The clinical reading results showed that DL-ToF models present favourable performance. For instance, in Table 2, DL-ToF(H), which has the least smooth DL-ToF model or highest ToF strength, achieves on average 3.83, 4.18, and 3.39 scores for the key metrics of diagnostic confidence, lesion detectability, and image noise/quality compared to reference ToF images with the corresponding scores of 3.53, 4.08, and 3.08, respectively. In our test set, the best score for lesion detectability was from DLT(H) with the best score for image noise/quality from DLT(L) and diagnostic confidence from DLT(M). Overall, in terms of diagnostic confidence, the DL-ToF(M) model provides a better trade-off in our test set as a lower noise and improved detectability are desirable features for an image reconstruction or enhancement technique. It is the balance of good performance regarding lesion detectability and image noise that leads to best diagnostic confidence as shown by the blinded clinician scores and ranking. In some implementations of PET image reconstruction, including that used here, the use of ToF information can lead to faster convergence and hence a noisier image as compared to non-TOF for the same number of iterations. It is possible to smooth ToF images with a Gaussian filter or in the case of BSREM to use a larger beta value but this may come at the cost of a reduction in lesion detectability [7].

This study utilised a U-Net model, as an encoder-decoder CNN, that was trained using a diverse set of DMI datasets. The quality and diversity of the training set is one of the key factors in the performance and generalisability of a CNN model. To exemplify this generalisability, the models were also applied to ten patients scanned on a BGO non-ToF scanner (GE Healthcare Discovery IQ), as shown in Figs. 5 and 6 and Supplementary Figs. 6–9. These examples suggest that the models may work on data from scanners that were not part of the training dataset; examining this in more detail will be the subject of a follow-on study.

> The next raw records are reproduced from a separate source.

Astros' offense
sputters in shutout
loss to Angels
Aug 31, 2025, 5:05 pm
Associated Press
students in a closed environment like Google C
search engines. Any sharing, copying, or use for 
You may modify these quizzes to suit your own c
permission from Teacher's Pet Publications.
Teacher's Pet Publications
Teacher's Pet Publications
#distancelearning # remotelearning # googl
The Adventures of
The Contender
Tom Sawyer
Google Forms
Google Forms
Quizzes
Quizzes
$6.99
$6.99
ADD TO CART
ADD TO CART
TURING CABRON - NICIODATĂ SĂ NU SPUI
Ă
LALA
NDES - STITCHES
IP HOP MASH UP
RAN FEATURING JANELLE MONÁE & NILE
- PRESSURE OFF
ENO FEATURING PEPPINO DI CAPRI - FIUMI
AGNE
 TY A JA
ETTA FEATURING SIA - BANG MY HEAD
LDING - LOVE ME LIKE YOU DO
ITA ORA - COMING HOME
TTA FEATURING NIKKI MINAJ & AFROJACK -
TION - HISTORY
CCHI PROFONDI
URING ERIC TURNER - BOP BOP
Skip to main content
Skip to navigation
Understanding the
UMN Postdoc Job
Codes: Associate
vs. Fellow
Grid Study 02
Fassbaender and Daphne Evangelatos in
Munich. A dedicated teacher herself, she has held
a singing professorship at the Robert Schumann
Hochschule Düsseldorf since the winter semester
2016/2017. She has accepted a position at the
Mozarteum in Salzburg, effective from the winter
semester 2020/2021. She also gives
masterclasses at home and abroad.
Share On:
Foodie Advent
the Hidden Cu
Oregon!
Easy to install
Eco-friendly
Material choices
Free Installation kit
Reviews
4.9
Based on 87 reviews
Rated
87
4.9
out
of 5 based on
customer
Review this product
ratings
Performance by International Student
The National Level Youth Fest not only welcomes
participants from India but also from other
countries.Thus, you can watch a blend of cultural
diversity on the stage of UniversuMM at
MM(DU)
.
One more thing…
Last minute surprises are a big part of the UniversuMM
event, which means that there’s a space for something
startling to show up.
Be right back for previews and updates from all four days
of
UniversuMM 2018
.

This study has a number of limitations. Our testing sets do not include randomly selected exams (i.e. combination of normal/abnormal) but rather patients with lesions that showed low activity or which were completely missed in non-ToF BSREM images. Therefore, our results might be biased to highlight the gap between ToF and non-ToF reconstructions. However, our results with another testing set used during model validation (not shown in this study) demonstrated that our DL-ToF models show the greatest enhancement for patients with the highest BMI; this result is in line with the expected behaviour of ToF reconstruction. Another limitation could be that the readers were shown all 5 sets of images (blinded) of a subject at the same time. This might bias the scoring of the images, although was considered advantageous, in order to facilitate the detection of false positive or missing lesions by comparing images all at once and furthermore is required in order to produce a rank ordering. Further, DL-ToF models were not compared to any other ToF image enhancement technique given the novelty of our methodology and they were not tested for non-FDG tracers. Therefore, this work opens new research topics for future studies. Future work should include further clinical evaluation using a cohort of FDG exams with the possibility of getting the clinical feedback into the training cycle of our models.

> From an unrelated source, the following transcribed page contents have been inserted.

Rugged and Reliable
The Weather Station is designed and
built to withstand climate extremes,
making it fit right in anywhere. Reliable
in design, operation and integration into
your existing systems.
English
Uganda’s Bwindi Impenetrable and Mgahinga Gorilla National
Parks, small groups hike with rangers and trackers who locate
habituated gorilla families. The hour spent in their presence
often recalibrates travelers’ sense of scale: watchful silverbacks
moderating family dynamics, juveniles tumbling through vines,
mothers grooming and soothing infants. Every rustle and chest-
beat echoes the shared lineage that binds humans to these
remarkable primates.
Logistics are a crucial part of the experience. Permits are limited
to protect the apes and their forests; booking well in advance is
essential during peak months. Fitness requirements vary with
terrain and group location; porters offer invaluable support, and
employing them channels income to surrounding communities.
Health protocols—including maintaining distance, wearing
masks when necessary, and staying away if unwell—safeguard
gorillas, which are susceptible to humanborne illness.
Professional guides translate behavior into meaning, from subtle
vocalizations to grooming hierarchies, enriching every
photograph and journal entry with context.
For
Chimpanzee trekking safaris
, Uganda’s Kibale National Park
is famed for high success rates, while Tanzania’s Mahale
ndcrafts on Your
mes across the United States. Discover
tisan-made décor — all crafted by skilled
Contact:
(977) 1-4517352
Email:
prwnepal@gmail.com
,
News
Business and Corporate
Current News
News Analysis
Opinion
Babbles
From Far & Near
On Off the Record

This study developed three deep convolutional neural networks for ToF-like enhancement of PET images acquired in non-ToF PET/CT scanners. Our results demonstrate that the proposed networks improve the feature quantification (lesions, liver and lungs), overall image sharpness (as seen with ToF, e.g. organ delineation, ribs, vertebrae), and overall diagnostic value (particularly in terms of lesion detectability and diagnostic confidence). Depending on the model ToF strength, DL-ToF(L) showed more noise reduction, whereas DL-ToF(H) had the greatest improvement in lesion detection. DL-ToF(M) presented a balanced performance and best diagnostic confidence. We conclude that deep learning–enhanced image reconstruction can markedly improve non-ToF PET images towards their corresponding ToF images.